Überragend voltigierten Daniela Fritz im Damenwettbewerb und das Team vom Club 43, die mit sechs beziehungsweise drei Zehntel Punkten Vorsprung in Führung liegen. Ebenfalls in aussichtsreicher Position liegt Ramin Simon Rahimi mit nur einem Zehntel Rückstand auf Platz zwei.

„Heute hat alles gepasst. Es war ein Tag, an dem alles aufgegangen ist“, kommentierte Bundesreferent Manfred Rebel begeistert. Und das käme schließlich „selten genug vor“. Seine Mannschaft ist nach dem Auftakttag der kontinentalen U18-Titelkämpfe in einer überlegenen Ausgangslage. Vor allem Vize-Europameisterin Daniela Fritz ist der anvisierten Goldmedaille mit ihrer Pflicht auf Caramel (Longe: Maria Lehrmann) einen großen Schritt näher gekommen. Auf den Ergebnislisten rangiert sie mit 8,055 Punkten schier uneinholbar auf der Pole-Position. Vom deutschen Richter Jochen Schilffarth erhielt die 17-Jährige sogar eine 8,938 auf ihre Übungen. Dicht hinter Fritz rangiert ihre Lands- und Namenskollegin Daniela Slomka auf Pinot Noir (Edith Kermer-Berger). Die 16-Jährige führt das Verfolgerfeld mit 7,437 Punkten an. Allerdings liegt die Konkurrenz bis zu Rang sieben (7,219) sehr dicht beieinander. Auf Rang vier steht dabei aktuell die dritte Österreicherin, Anais Kristofics-Binder, die auf Alonso (Fritz Schandl) voltigierte.

Ebenfalls nur wenige Prozentpunkte trennen Ramin Simon Rahimi vom führenden Thomas Brüsewitz (7,648) im Herren-Wettbewerb. Der 16-Jährige Niederösterreicher verbucht 7,591 Punkte. Damit scheint für den amtierenden Vize-Europameister, der im vergangenen Jahr im französischen Le Mans deutlich hinter Brüsewitz lag, anno 2012 alles möglich. In diesem Bewerb wird vermutlich die Kürleistung entscheiden. Sollte Rahimi auch dort die Nerven behalten, könnte sogar ein rot-weiß-roter Doppel-Triumph in den Einzelwettbewerben winken.

Österreich auch im Teambewerb top

Oder wird es vielleicht sogar ein Triple? Mit der Führung des AUT-Teams nach Durchgang eins hatten nur wenige gerechnet. Die Mannschaft vom Club 43, dirigiert an der Longe von Karen Asmera, leistete sich auf Dionysos kaum Fehler. Die Wertungsrichter belohnten die Darbietung der Niederösterreicher mit 7,31 Zählern. Das sind knapp drei Zehntel mehr als die favorisierten Deutschen vom RSV Neuss-Grimlinghausen, die ebenfalls sauber durch ihr Programm turnten. Zwei Küren folgen nun noch. Eine am Samstag gegen 16 Uhr. Eine weitere zum Finale am Sonntag gegen 12.30 Uhr. Die Österreicher, ebenfalls amtierender Vize-Europameister, könnten dann für die wohl größte Überraschung der Titelkämpfe sorgen. Die Kampfansage aus dem deutschen Lager kam bereits: „Wir sind sehr stark in der Kür. Da ist noch alles drin“, sagte Johannes Kay aus Flensburg, der im vergangenen Jahr Europameister mit dem Hamburger Juniorteam wurde und die Rheinländer des RSV in diesem Jahr beim U18-Championat nun erneut verstärkt.
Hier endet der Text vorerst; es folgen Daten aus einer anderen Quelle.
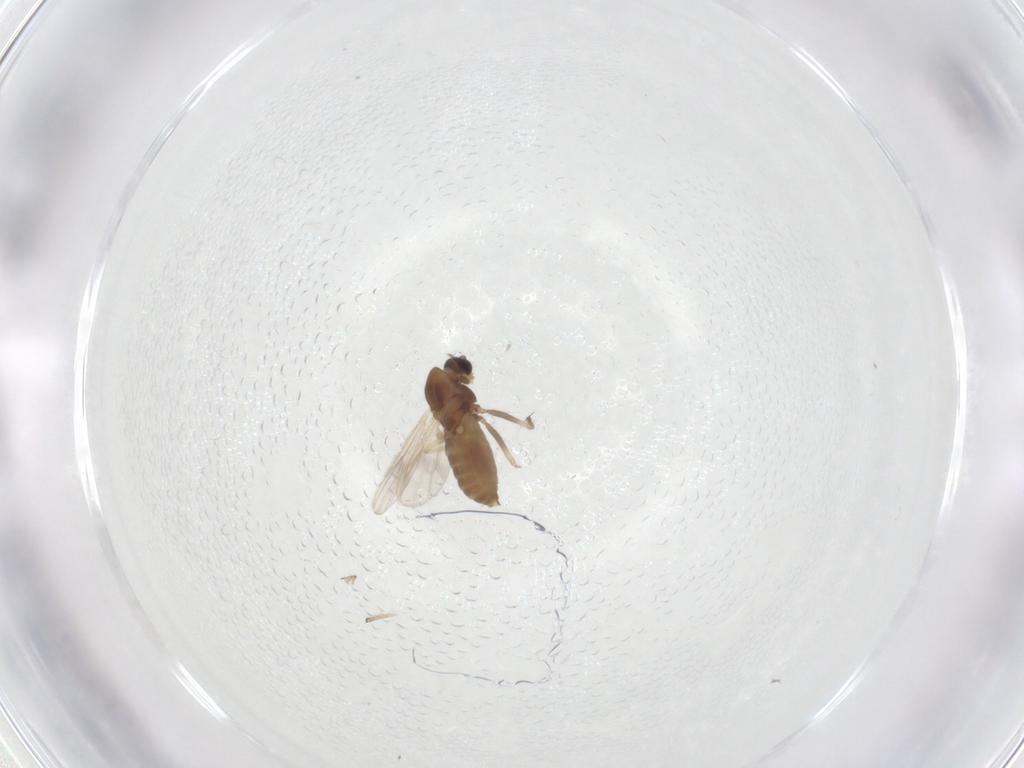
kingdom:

Bundesreferent Manfred Rebel hält den Ball derweil flach. „Das müssen wir erst einmal alles ins Ziel bringen“. Die Führung von Fritz jedoch solle im Laufe der folgenden Durchgänge „möglichst bald einzementiert werden“.
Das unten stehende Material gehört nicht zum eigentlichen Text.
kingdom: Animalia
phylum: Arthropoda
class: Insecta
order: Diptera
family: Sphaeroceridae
Positive Nachrichten aus dem österreichischen Team gab es auch in Hinblick auf den am Samstag anlaufenden Pas-de-Deux-Wettbewerb. Denn für die Salzburgerin Katharina Wegscheider gab es vom Arzt grünes Licht für eine EM-Teilnahme. Die 18-Jährige hatte sich im Donnerstags-Training in Pezinok bei einem Sturz auf das Kreuz am Ellenbogen verletzt. Nach einem Besuch in einem Wiener Krankenhaus gab es Entwarnung. Es handelt sich lediglich um eine Prellung, sagt Rebel. Die österreichische Mannschaft wird also weiterhin in voller Besetzung auflaufen können.

So geht's weiter

Die Wettbewerbe am Samstag starten um 10:20 Uhr Uhr mit den Küren der Männer. 13 Uhr folgen die Damen. Ab 15:20 Uhr Uhr gehen die Doppelvoltigierer in die erste Runde. Die Küren der Teams folgen um 16 Uhr. Das große Championats-Finale steigt am Sonntag. Übertragen werden die gesamten Wettkämpfe live im Internet auf den Seiten der FEI unter www.feitv.org.